For $n=2$ the propositional variables are represented by $0011$ for $p_1$ and $0101$ for $p_2$, and the four other Boolean functions derivable from them with $\to$ are $0111,1011,1111$, and $1101$. For $n=3$ the propositional variables are represented by $00001111,00110011$, and $01010101$, and there are $35$ other Boolean functions that can be derived from them using only $\to$. These aren’t hard to count using an inclusion-exclusion argument.

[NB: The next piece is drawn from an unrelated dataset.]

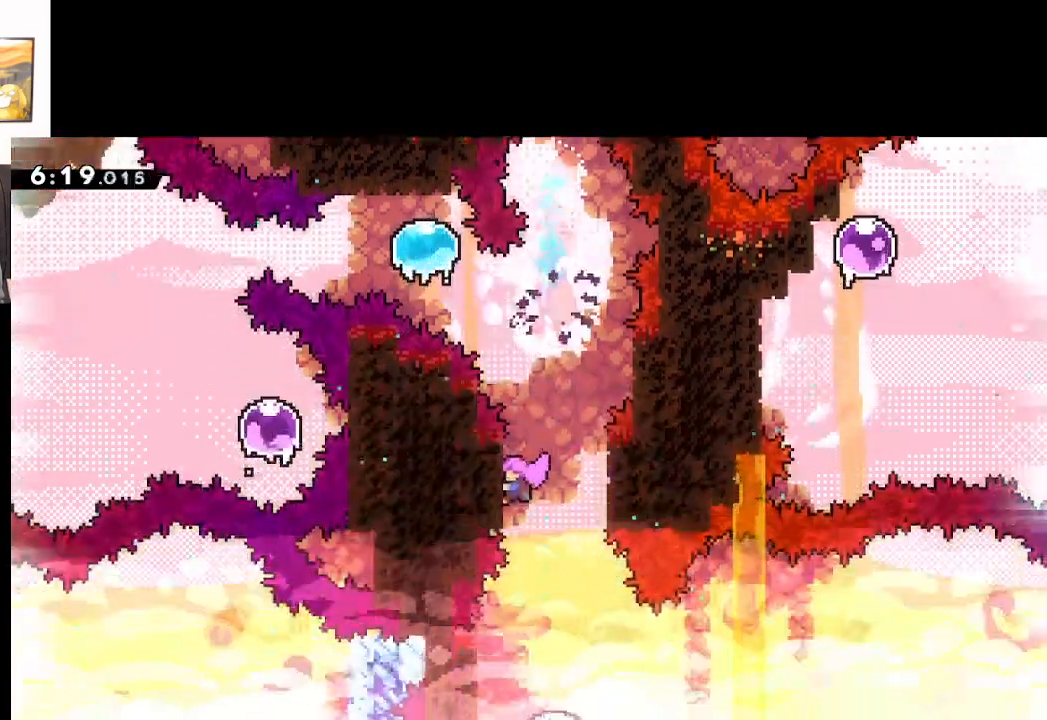
{"buttons": ["L2"], "left_stick": "center", "events": [[133, "left_stick", "center"]]}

Each of the $3$ initial vectors has $4$ zeroes, any subset of which can be changed to ones, so at a first approximation there are $3\cdot 2^4=48$ Boolean functions of at most three variables derivable using only $\to$. However, any two of the initial vectors have $2$ zeroes in common, so for each of the $\binom32$ pairs of initial vectors we’ve counted $2^2$ functions twice; subtracting the over-counting leaves us with $48-3\cdot4=36$ Boolean functions as a second approximation. Finally, there is one zero that all three initial propositional vectors have in common. Its two possible values were counted three times initially and then subtracted three times, so we need to add them back in, and we find that
$$m_3=\binom312^{2^2}-\binom322^{2^1}+\binom332^{2^0}=38\;.$$
This argument generalizes to yield the formula
$$m_n=\sum_{k=1}^n(-1)^{k+1}\binom{n}k2^{2^{n-k}}\;.$$
The sequence turns out to be OEIS A005530, but there’s not much in the OEIS entry. The entry does note that this is also the number of degenerate Boolean functions of $n$ variables.

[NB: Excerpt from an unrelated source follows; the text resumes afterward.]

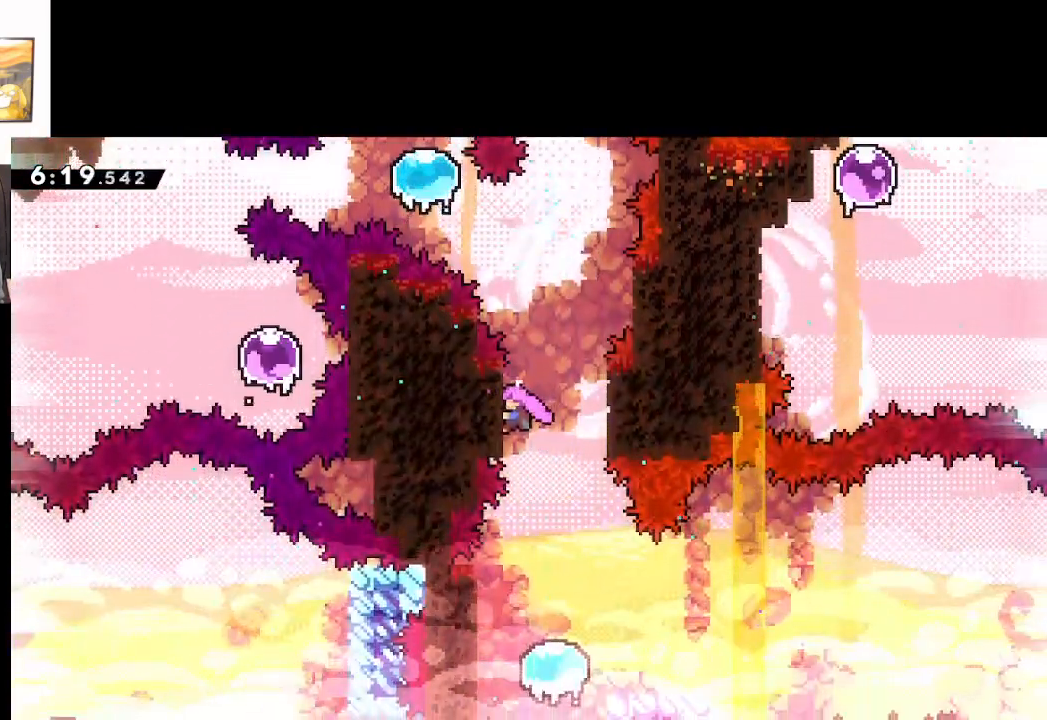
{"buttons": ["L2"], "left_stick": "center", "events": []}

The counting argument is straightforward once one has the characterization of these Boolean functions as those that are bounded below by a variable. Verifying that is tedious but straightforward. It’s not hard to check that composition preserves the property of being bounded below by a variable. It’s a bit more work to check that one can get all of these functions from the initial propositional variables.
This can be done by induction on the number of propositional variables. Rather then write out the whole argument, I’ll illustrate what happens in the step from $n=2$ to $n=3$. By hypothesis we have the six Boolean functions of two variables whose string representations are $0011,0101,0111,1011,1101$, and $1111$. Adding the third variable just doubles each bit, so that we have $00001111,00110011,00111111,11001111,11110011$, and $11111111$ without actually making use of the third variable. Its own vector is $01010101$.
At this point we have every vector with just one $0$ except $11111110$, which is unobtainable: every composition of implications is true when all of the propositional variables are true. These can be used to get the possible vectors with $3$ zeroes (e.g., $10111111\to 00001111$ yields $01001111$), and they can then be combined with the $3$-zero vectors to get the possible $2$-zero vectors (e.g., $11101111\to 01001111$ is $01011111$).
There may well be easier ways to think about this; I’ve not worked with it before. But this should at least give you a way to think about the problem.